* **Task requirements**
Exactly the lines from the one containing "right front paw: (268, 404)" through the final line of the listing are to be retyped, and nothing more.

* **Data provided**
========================================================================
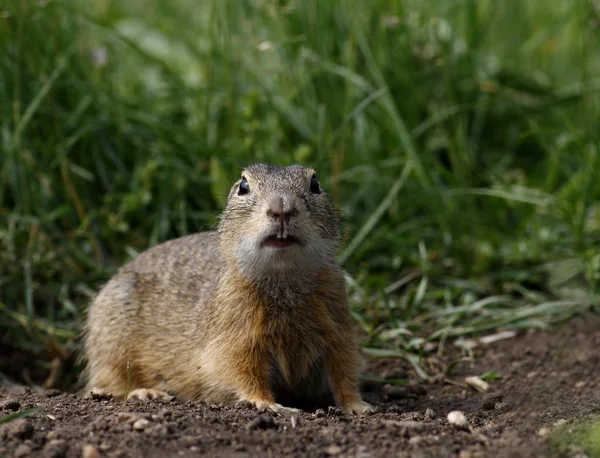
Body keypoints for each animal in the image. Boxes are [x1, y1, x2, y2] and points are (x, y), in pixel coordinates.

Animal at [82, 163, 372, 414]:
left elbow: (344, 371)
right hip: (112, 341)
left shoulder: (338, 327)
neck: (284, 280)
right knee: (105, 384)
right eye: (243, 185)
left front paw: (358, 406)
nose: (281, 208)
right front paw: (268, 404)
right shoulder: (236, 338)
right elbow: (244, 372)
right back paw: (144, 392)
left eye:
========================================================================
* **Solution to the exercise**
right front paw: (268, 404)
right shoulder: (236, 338)
right elbow: (244, 372)
right back paw: (144, 392)
left eye:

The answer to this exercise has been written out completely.